Nous sommes tous tellement prévisibles. Dans le bureau de Jean-Luc Douin au « Monde des livres », mon regard s’était arrêté sur « Hôtel Iris »de Yoko Ogawa. Jean-Luc m’avait dit : « C’est un roman pour toi. Prends-le ! »
Je me doutais qu’il y serait question d’un vieillard élégant et d’une gamine désœuvrée avec cette touche de sadisme qui rend jouissifs les sentiments les plus anodins. Pendant qu’elle serait ligotée, la fille se demanderait : « N’est-il pas déçu par mes seins enfantins, par mes cuisses trop lourdes, par les poils de mon pubis transpirant légèrement ? » Plus tard, elle aurait droit aux confidences du vieux monsieur : « Me noyer dans le désir physique me permet de vérifier que je suis toujours en vie. »

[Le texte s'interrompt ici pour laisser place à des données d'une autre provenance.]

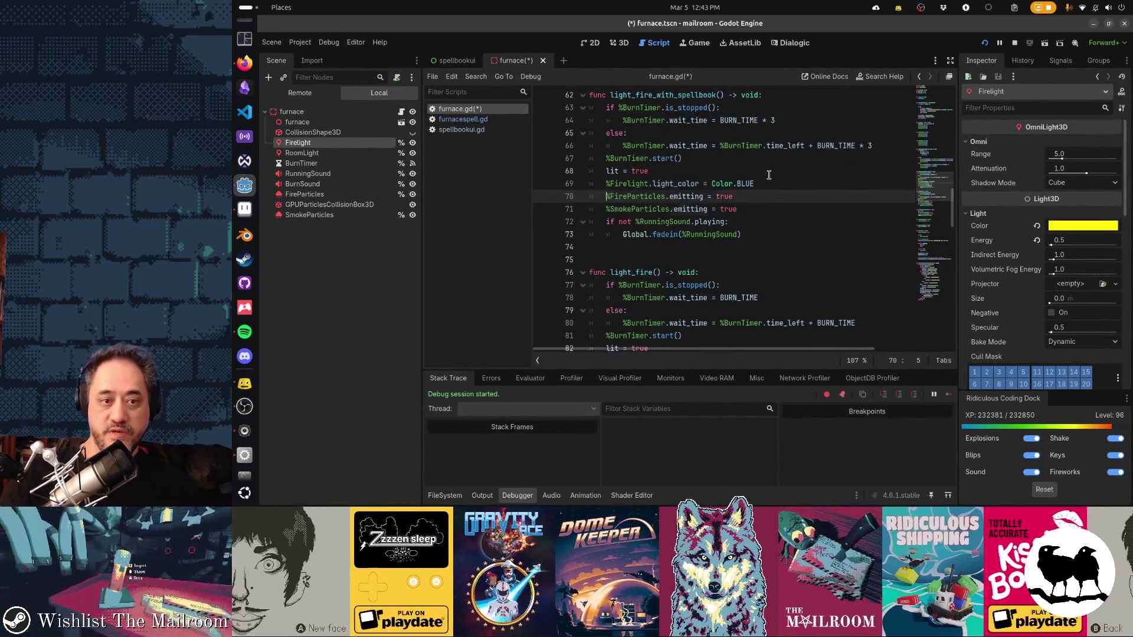
scroll(769, 174, down, 2)
key(Down)
key(Down)
key(Down)
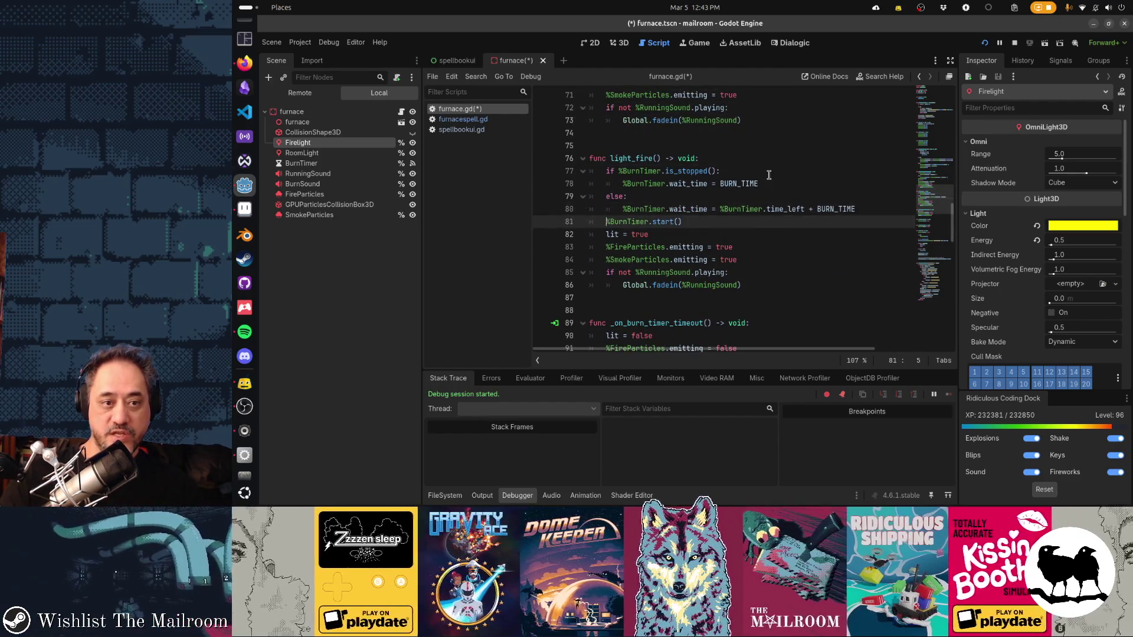
key(Down)
key(End)
key(Return)
key(ctrl+v)
key(BackSpace)
key(BackSpace)
key(BackSpace)
key(ctrl+s)
text(YELLOW)
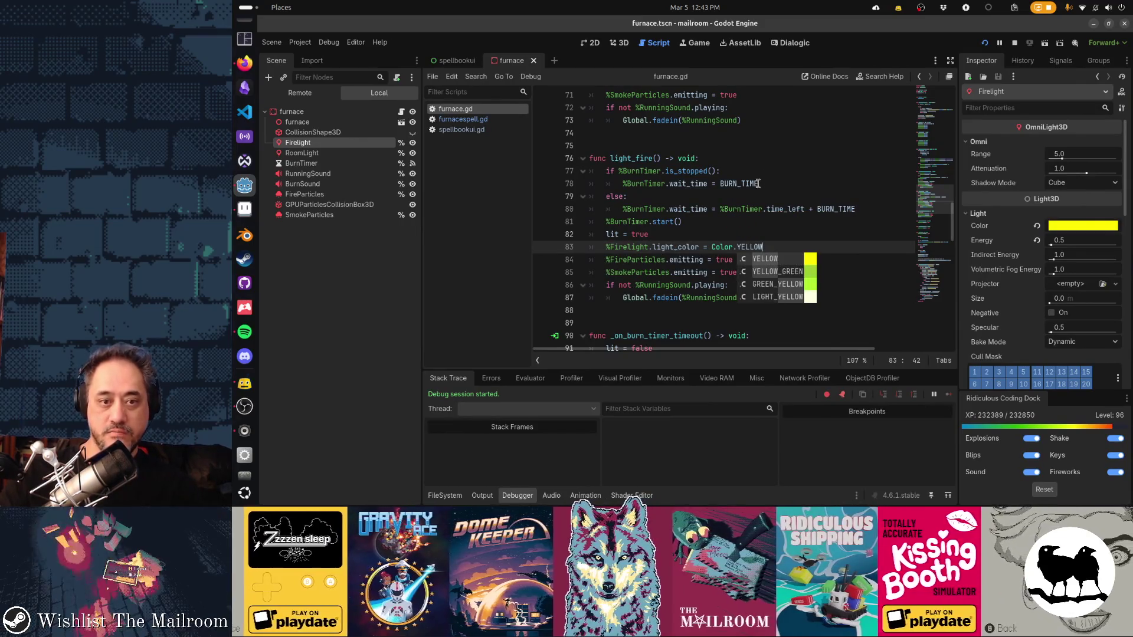
Step: Stop the running debug session and relaunch the game to test the furnace
key(F8)
click(733, 209)
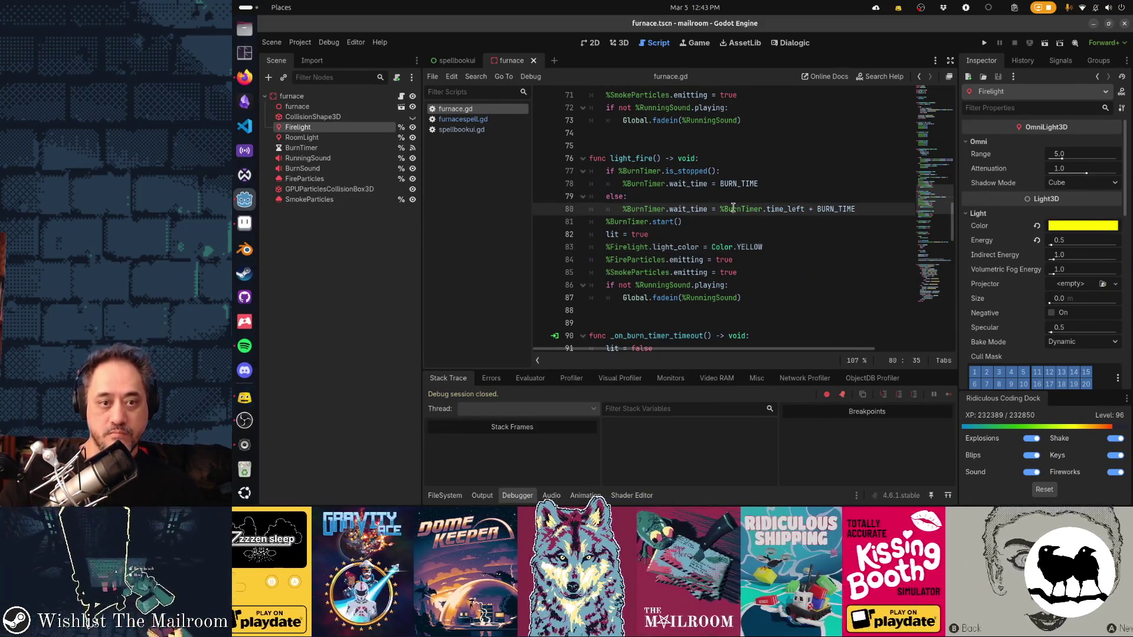
key(F5)
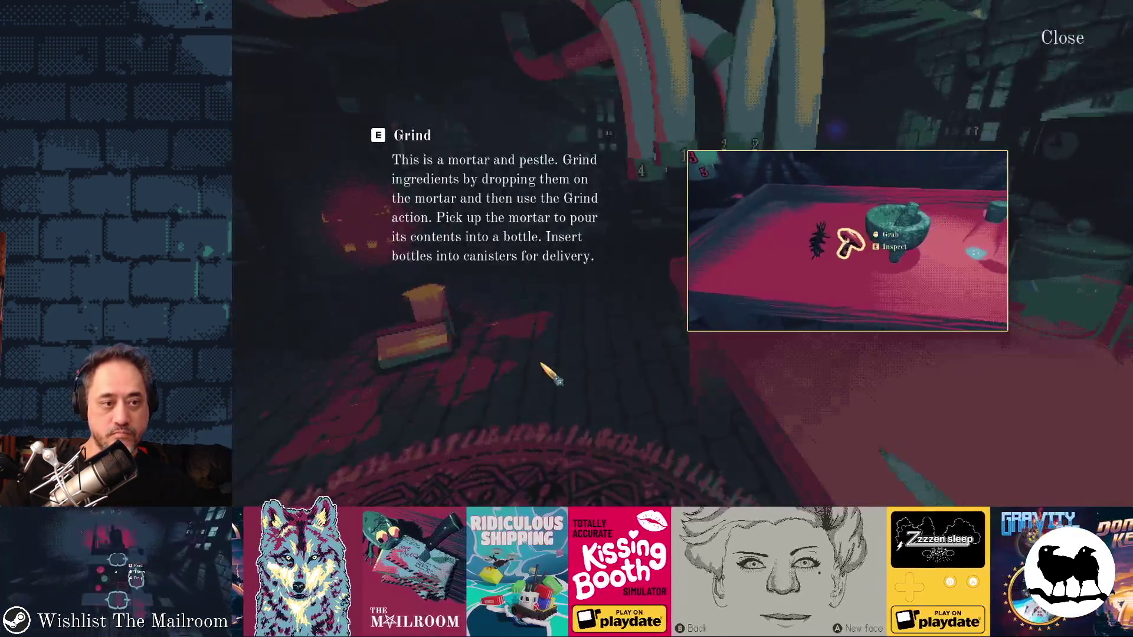
Step: Dismiss the tutorial and feed a block of wood into the furnace
click(549, 372)
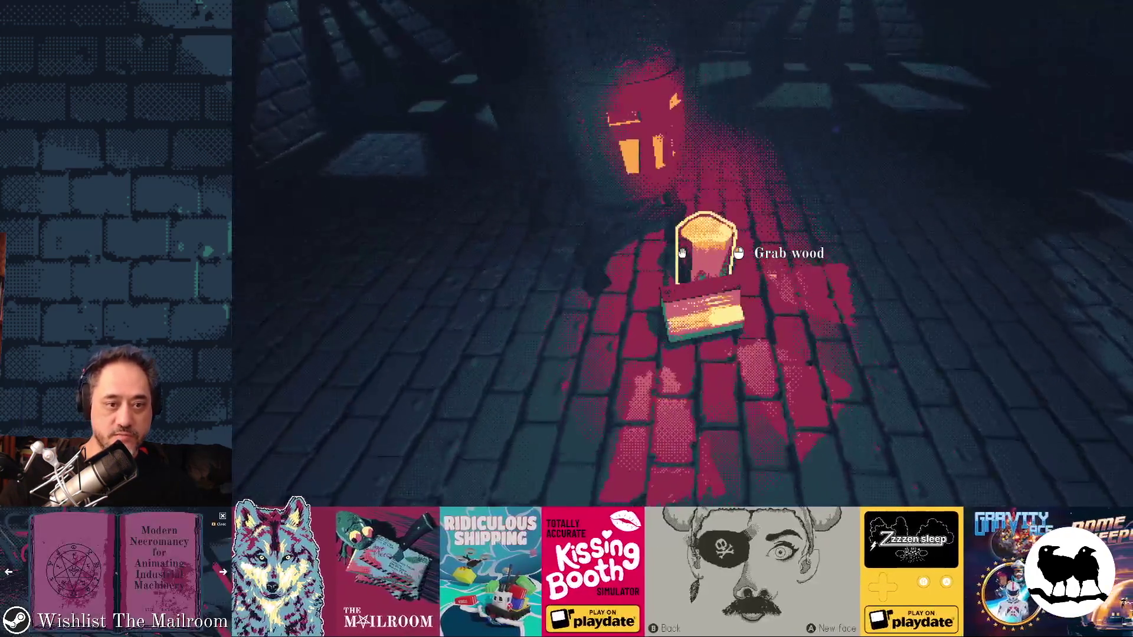
click(683, 254)
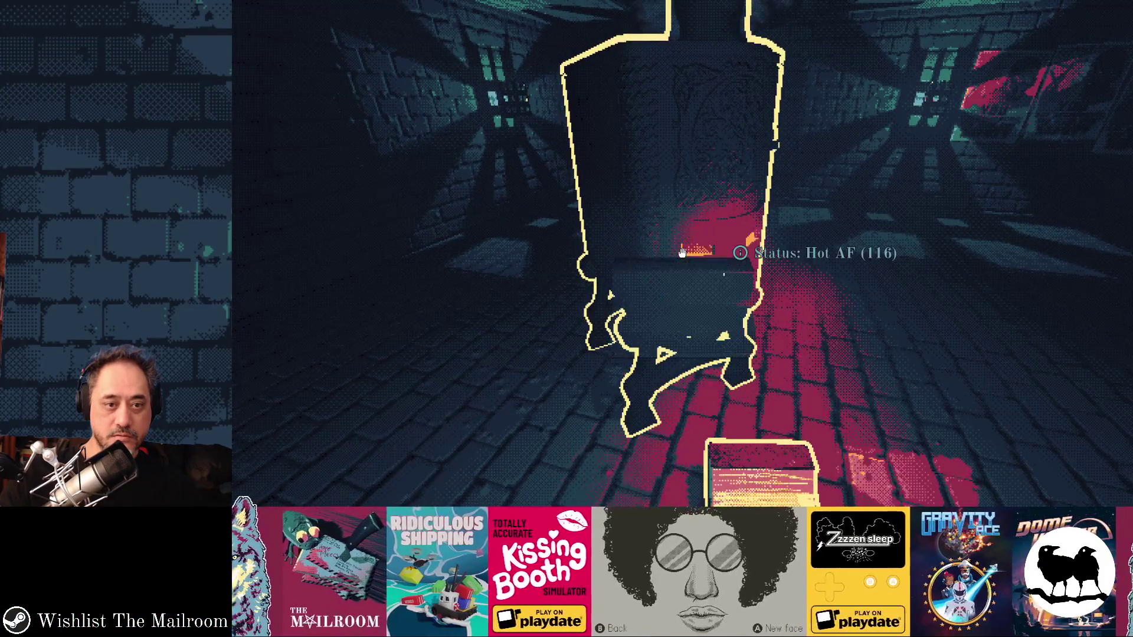
click(682, 255)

Bien sûr, il lui écrirait tous les jours. Bien sûr, il lui ferait lire les romans qu’il traduisait du russe. Bien sûr, il paniquerait à l’idée qu’elle pourrait s’ennuyer en sa compagnie : « Ce n’est pas très drôle pour une jeune fille de dix-sept ans de passer son dimanche avec un vieux monsieur comme moi. » Bien sûr, elle rêvait souvent qu’il l’étranglait. Mais c’est son cadavre à lui qu’on repêcha un jour dans la mer, à moitié nu, sa tête ayant doublé de volume et son corps gonflé par les gaz de putréfaction. Et, dans le tiroir de sa commode, on découvrit une quantité incroyable de photos d’adolescentes. Une initiation s’achevait. La jeune fille connaissait maintenant le goût du sorbet à la pêche et de la mousse à la banane. C’était bien suffisant pour survivre à la mort du Maître.
« Un roman pour toi », m’avait dit Jean-Luc avec un sourire entendu. Il avait vu juste.